Source:
Il est le "Monsieur Culture" de France Télévisions. Un peu moins de deux semaines après la diffusion du "Grand Oral" sur France 2 - un projet qu'il a porté personnellement pendant un an et demi - Michel Field a accepté de faire un bilan de la programmation de ce concours d'éloquence produit par Kiosco, Elephant et Webedia, société éditrice de puremedias.com. L'occasion d'évoquer avec lui l'avenir de ce programme, mais aussi les autres projets de France Télévisions en matière d'émissions culturelles et de captations de spectacles vivants. Il sera notamment question du deuxième numéro du "Grand Echiquier" d'Anne-Sophie Lapix prévu très prochainement, mais aussi de l'installation d'une nouvelle case dédiée au spectacle vivant le samedi soir sur France 5. Au cours de cette entretien, Michel Field abordera aussi la difficulté d'intéresser le jeune public à la Culture classique en télévision.
Propos recueillis par Benjamin Meffre.
puremedias.com : L'audience du "Grand Oral" a été inférieure à 1,5 million de téléspectateurs. C'est une déception personnelle pour vous qui avez porté ce projet pendant un an et demi ?
Michel Field : Non, ce projet de faire une émission uniquement centrée sur l'art de la parole était un pari fou. Nous avions établi une fourchette possible d'audience. Nous sommes dans le bas de cette fourchette mais nous y sommes. Je ne dirais par "Vous n'avez fait que 1,5 million de téléspectateurs" mais "Nous avons fait 1,5 million de téléspectateurs en prime time avec un format totalement inédit". Et puis, on ne peut pas sans arrêt demander au service public d'innover, de prendre des risques, et ricaner le lendemain sur ses audiences. Ce qui est sûr, c'est que nous tirons les leçons de ce qui a été diffusé. Il y a plein de choses améliorables dans le format mais nous avons déjà une furieuse envie de continuer, de recommencer.

Données affichées:
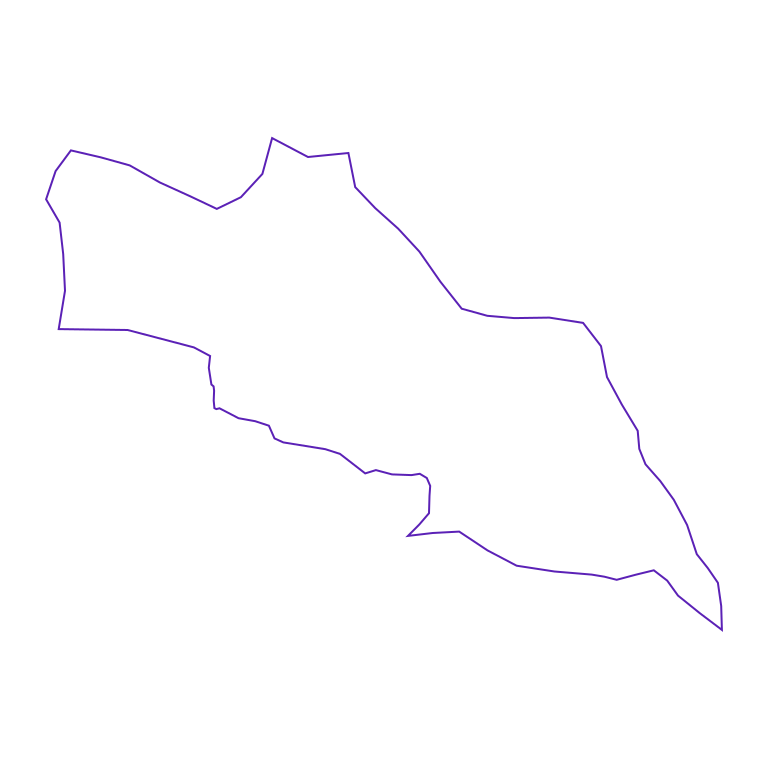 outline of Hajigabul
{"feature_id": "AZE-1694", "entity_name": "Hajigabul", "entity_type": "District", "adm_level": 1, "iso_a3": "AZE", "parent_name": "Azerbaijan", "parent_adm1": "", "projection": "natural_earth1", "projection_center": [48.915, 40.078], "detail": "fine", "context": "isolated", "style": "outline", "palette": "violet", "viewbox_px": 768, "rotation_deg": 0, "n_neighbors": 0, "source": "natural_earth", "source_scale": "10m", "svg_char_len": 1128}
<svg xmlns="http://www.w3.org/2000/svg" viewBox="0 0 768 768"><path d="M348.4,153.0L355.2,187.1L375.2,208.1L398.2,228.7L419.4,251.6L440.3,281.6L461.7,308.7L487.3,315.8L514.3,318.1L549.3,317.6L583.1,322.9L601.0,346.1L607.0,377.1L621.8,404.5L637.7,430.8L639.3,448.9L645.5,464.3L660.3,481.1L673.8,499.8L687.1,525.0L696.8,554.2L707.8,568.1L717.9,582.8L721.2,606.0L721.9,629.9L699.7,613.1L678.0,595.6L667.2,580.6L653.8,570.3L635.8,574.7L616.7,579.8L604.4,576.7L591.7,574.6L554.5,571.5L516.6,565.7L487.5,550.4L459.2,531.6L432.7,533.0L408.0,535.9L419.3,524.5L429.0,513.2L429.5,495.9L430.2,485.9L426.8,478.0L419.8,473.8L411.5,475.1L392.0,474.4L375.9,470.1L365.2,473.4L340.0,453.9L325.4,449.2L283.3,442.4L274.5,438.4L268.9,425.7L255.2,421.2L238.5,418.2L219.5,408.3L216.3,409.1L214.4,408.1L213.7,400.6L214.1,390.8L213.6,386.4L211.4,384.5L208.8,367.8L210.1,356.0L193.9,347.4L127.6,330.0L58.7,329.1L65.0,290.8L63.2,254.1L59.6,222.6L46.1,199.3L55.6,171.1L70.9,150.4L100.6,157.3L129.7,165.4L159.9,182.5L191.5,196.9L216.8,208.9L240.9,197.2L262.4,173.9L272.1,138.1L308.0,157.0L348.4,153.0Z" fill="none" stroke="#5b21b6" stroke-width="2"/></svg>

Énoncé:
Recopiez à l'identique le passage de l'entretien avec Michel Field qui s'ouvre sur les mots contenant « puremedias.com : L'audience » et se termine par « an et demi ? ».

Réponse complète:
puremedias.com : L'audience du "Grand Oral" a été inférieure à 1,5 million de téléspectateurs. C'est une déception personnelle pour vous qui avez porté ce projet pendant un an et demi ?